__Text passage__
────
If reproducing figures from frozen imputed tables, skip the enrichment
notebooks and start with Fig1
and proceed in order.
Supplementary figure 4 panel E uses a separate conda environment specification.
conda env create -n xgb2 -f notebooks/Supplementary_figures/Suppl_fig4/panel_B/environment.yml
conda activate xgb2
This directory contains various external and processed datasets required to make the figures. Note that some of these datasets are from external sources; these are found in the data/external/
subdirectory. The remaining datasets are all original datasets generated by or derived from this project. Note that some datasets, including the MaxQuant output is too large to host on GitHub. Please email the corresponding authors to obtain larget datasets. We are in the process of making large datasets available on FigShare.
────
__Dataset__
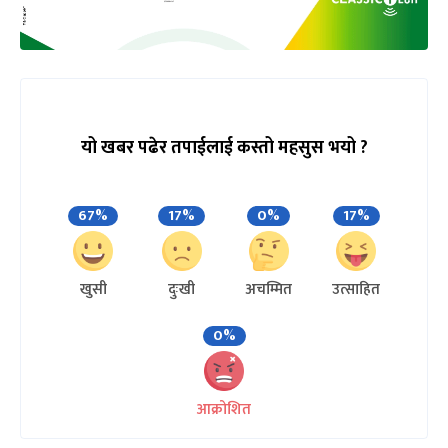
यो खबर पढेर तपाईलाई कस्तो महसुस भयो ?
67%
17%
0%
17%
खुसी
दुःखी
अचम्मित
उत्साहित
0%
आक्रोशित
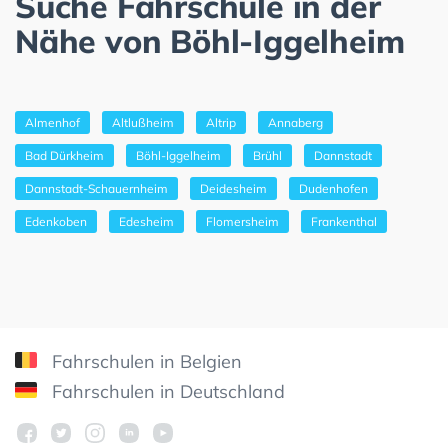
Suche Fahrschule in der
Nähe von Böhl-Iggelheim
Almenhof
Altlußheim
Altrip
Annaberg
Bad Dürkheim
Böhl-Iggelheim
Brühl
Dannstadt
Dannstadt-Schauernheim
Deidesheim
Dudenhofen
Edenkoben
Edesheim
Flomersheim
Frankenthal
Fahrschulen in Belgien
Fahrschulen in Deutschland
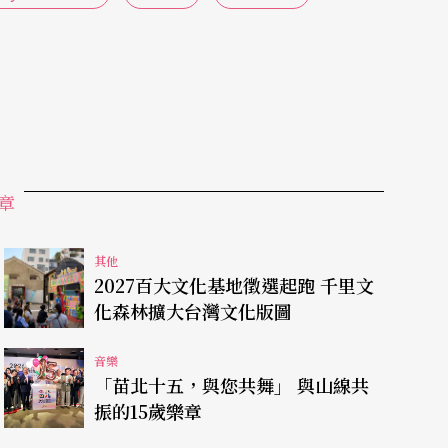
章
其他
2027百大文化基地徵選起跑 千里文
化森林擴大台灣文化版圖
音樂
「苗北十五，與您共舞」 與山線共
振的15歲樂章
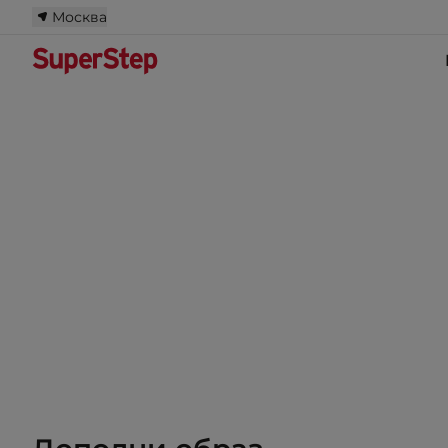
Москва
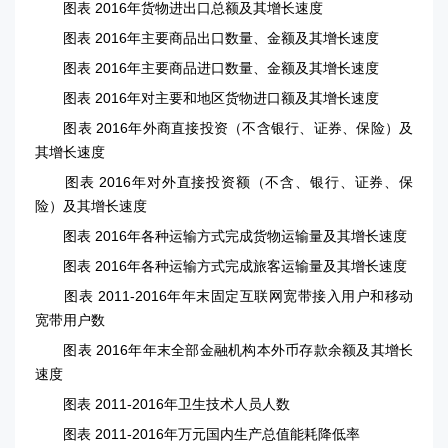
图表 2016年货物进出口总额及其增长速度
图表 2016年主要商品出口数量、金额及其增长速度
图表 2016年主要商品进口数量、金额及其增长速度
图表 2016年对主要和地区货物进口额及其增长速度
图表 2016年外商直接投资（不含银行、证券、保险）及
其增长速度
图表 2016年对外直接投资额（不含、银行、证券、保
险）及其增长速度
图表 2016年各种运输方式完成货物运输量及其增长速度
图表 2016年各种运输方式完成旅客运输量及其增长速度
图表 2011-2016年年末固定互联网宽带接入用户和移动
宽带用户数
图表 2016年年末全部金融机构本外币存款余额及其增长
速度
图表 2011-2016年卫生技术人员人数
图表 2011-2016年万元国内生产总值能耗降低率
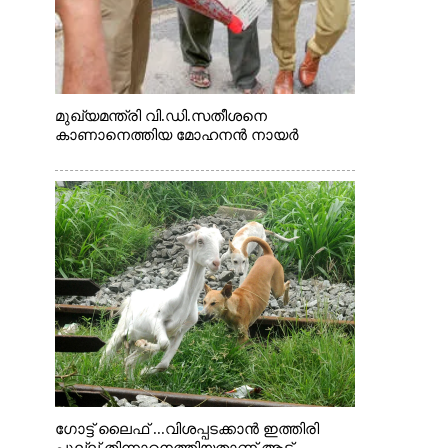
മുഖ്യമന്ത്രി വി.ഡി.സതീശനെ
കാണാനെത്തിയ മോഹനൻ നായർ
ഗോട്ട് ലൈഫ് ...വിശപ്പടക്കാൻ ഇത്തിരി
────
__Assigned task 1__
Say whether each statement below agrees with the passage on reproducing the figures. Answer yes or no for each, and quote the words of the passage that decide it.
(a) When reproducing figures from frozen imputed tables, the enrichment notebooks can be skipped.
(b) Every dataset in the directory comes from an external source.
(c) The MaxQuant output is hosted on GitHub.
__Assigned task 2__
Carry on the passage on reproducing the figures from the point where it stops.

__Exercise output 1__
(a) Yes: "skip the enrichment notebooks and start with Fig1"
(b) No: "The remaining datasets are all original datasets generated by or derived from this project."
(c) No: "some datasets, including the MaxQuant output is too large to host on GitHub."

__Exercise output 2__
This directory includes a series of Jupyter notebooks that detail the analytical processes and methodologies used in the creation of each figure. These notebooks serve as the principal guide for understanding the application of the scripts and Python modules located in the scripts/ directory, specifically focusing on their roles in analysis and figure generation.
We provide a structured tree diagram (below) representing the organization of the notebooks directory. This diagram delineates the specific notebooks responsible for generating each panel of the figures.
It is important to execute the notebooks sequentially, following the top-to-bottom order presented in the tree diagram. This ensures a smooth workflow, as many notebooks requires the output of their predecessors.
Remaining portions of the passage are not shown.